SUPPLIED TEXT:
====================
Exit Strategies: Personal Vision & Financial Planning

Exit Strategies: Personal Vision & Financial Planning

The most critical first step in an exit or transition plan is to develop a financial plan and personal vision of what your life will look like post-business.

Jerry was a 63-year-old auto body shop owner who contacted me regarding putting together an exit strategy. Like most shop owners, he had become tired of the day-to-day grind of dealing with the back-and-forth fights with the insurance carriers, yet he still loved the idea of being a part of a business he built from the ground up. Ideally, he would have liked his production manager, Evan, to become his heir apparent, yet he had no idea if Evan was interested in owning the shop or if he was even capable of doing so. His shop was a prime candidate for a consolidator, and he had received an offer from one, yet he cared about his employees and wanted to make sure they were taken care of. Also, he was unsure what he would do with himself if he did not have a place to go. He did not know where to turn.

A clear personal vision forms the bedrock of a successful exit strategy.
====================
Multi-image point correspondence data
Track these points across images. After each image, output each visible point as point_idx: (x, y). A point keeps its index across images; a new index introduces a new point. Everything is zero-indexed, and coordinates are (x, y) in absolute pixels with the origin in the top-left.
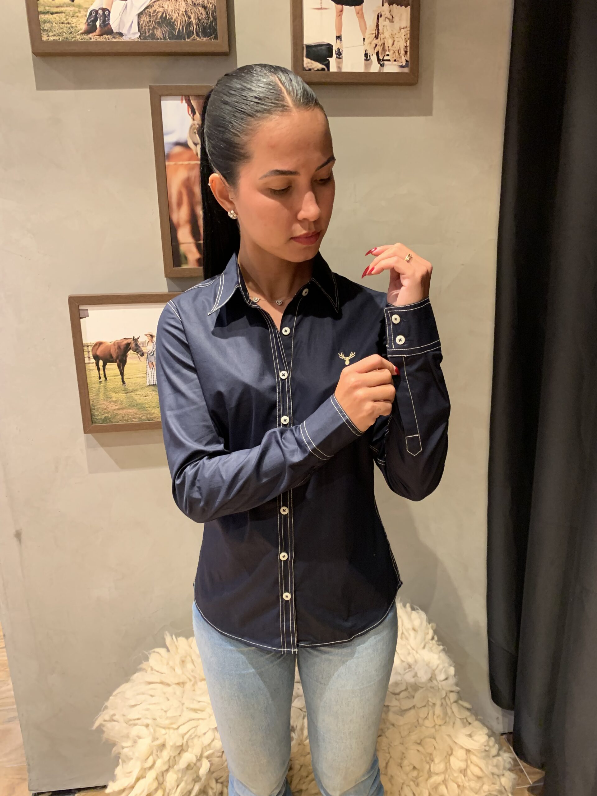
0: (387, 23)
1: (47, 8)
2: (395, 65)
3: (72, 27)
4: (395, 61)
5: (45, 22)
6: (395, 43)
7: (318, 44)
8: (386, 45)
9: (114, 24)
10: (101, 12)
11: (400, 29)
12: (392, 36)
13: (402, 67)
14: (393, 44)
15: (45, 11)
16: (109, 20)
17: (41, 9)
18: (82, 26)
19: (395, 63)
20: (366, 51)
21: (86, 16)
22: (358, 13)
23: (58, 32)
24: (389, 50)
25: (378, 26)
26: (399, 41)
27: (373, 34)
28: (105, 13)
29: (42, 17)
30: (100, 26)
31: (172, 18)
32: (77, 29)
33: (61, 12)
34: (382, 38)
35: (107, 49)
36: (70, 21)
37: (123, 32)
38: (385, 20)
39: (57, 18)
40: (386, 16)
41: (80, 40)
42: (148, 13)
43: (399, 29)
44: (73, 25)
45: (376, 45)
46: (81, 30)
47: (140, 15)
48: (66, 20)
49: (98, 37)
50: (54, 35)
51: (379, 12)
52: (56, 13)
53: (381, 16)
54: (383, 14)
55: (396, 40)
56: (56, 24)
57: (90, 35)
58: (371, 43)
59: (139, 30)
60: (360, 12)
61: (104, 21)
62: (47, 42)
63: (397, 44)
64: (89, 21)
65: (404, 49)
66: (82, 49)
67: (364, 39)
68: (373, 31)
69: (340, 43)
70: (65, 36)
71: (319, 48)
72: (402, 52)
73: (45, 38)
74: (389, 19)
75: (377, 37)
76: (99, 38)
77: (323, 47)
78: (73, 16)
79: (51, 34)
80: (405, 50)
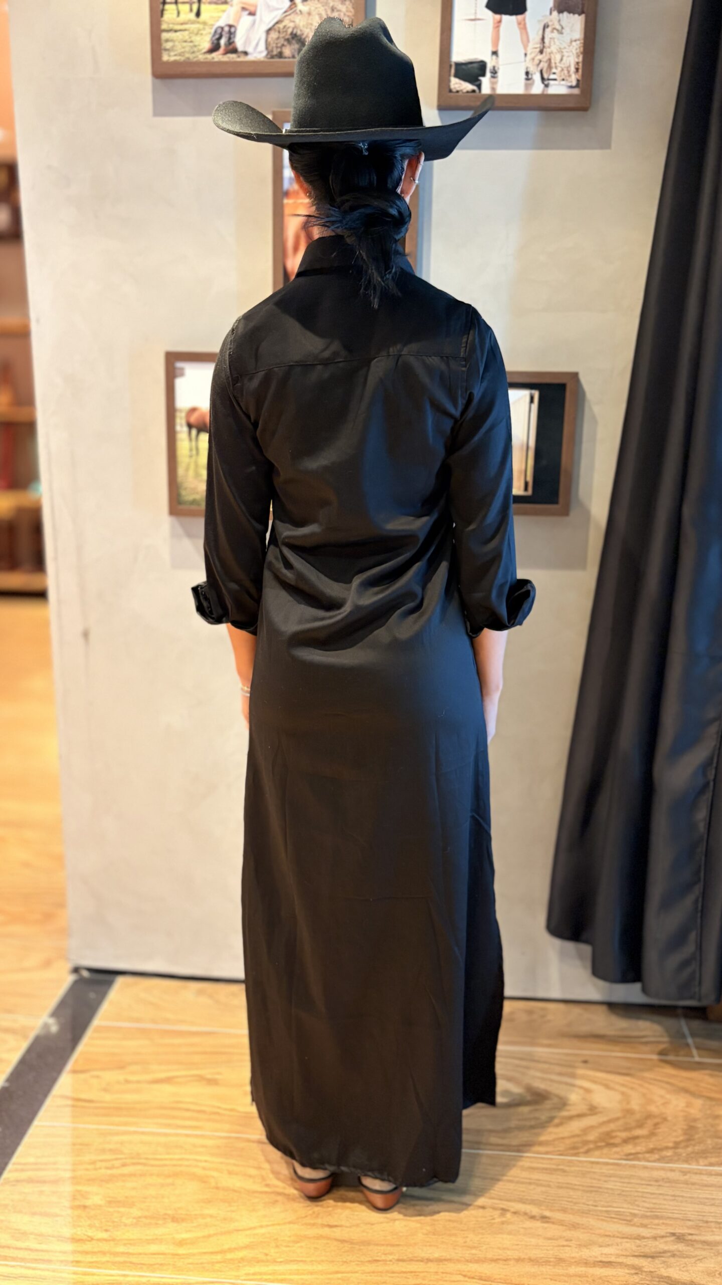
0: (555, 34)
1: (171, 26)
2: (563, 85)
3: (195, 46)
4: (563, 80)
5: (167, 41)
6: (565, 58)
7: (470, 61)
8: (553, 61)
9: (239, 43)
10: (226, 29)
11: (571, 41)
12: (560, 51)
13: (571, 87)
14: (561, 60)
15: (168, 29)
16: (234, 37)
17: (164, 26)
18: (206, 45)
19: (563, 83)
20: (527, 68)
21: (210, 33)
22: (519, 24)
23: (180, 51)
24: (556, 68)
25: (543, 39)
26: (568, 56)
27: (536, 48)
28: (231, 31)
29: (165, 36)
30: (225, 45)
31: (303, 34)
32: (200, 48)
33: (185, 30)
34: (548, 53)
35: (230, 70)
36: (194, 38)
37: (250, 50)
38: (552, 32)
39: (181, 37)
40: (554, 27)
41: (202, 60)
42: (277, 29)
43: (569, 41)
44: (197, 43)
45: (540, 61)
46: (204, 48)
47: (268, 31)
48: (190, 38)
49: (220, 57)
50: (175, 55)
51: (545, 22)
52: (180, 30)
53: (548, 26)
54: (550, 23)
55: (566, 54)
56: (179, 42)
57: (214, 55)
58: (533, 59)
59: (267, 48)
60: (523, 23)
61: (230, 38)
62: (168, 63)
63: (566, 61)
64: (214, 38)
65: (575, 66)
66: (204, 70)
67: (526, 55)
68: (537, 44)
69: (496, 59)
70: (187, 55)
71: (470, 66)
72: (573, 69)
73: (165, 58)
74: (558, 30)
75: (541, 52)
76: (223, 58)
77: (475, 65)
78: (197, 34)
79: (172, 53)
80: (577, 66)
====================
TO DO:
According to the exit strategies article, what is the most critical first step in an exit or transition plan?

TASK RESULT:
Developing a financial plan and a personal vision of what one's life will look like post-business.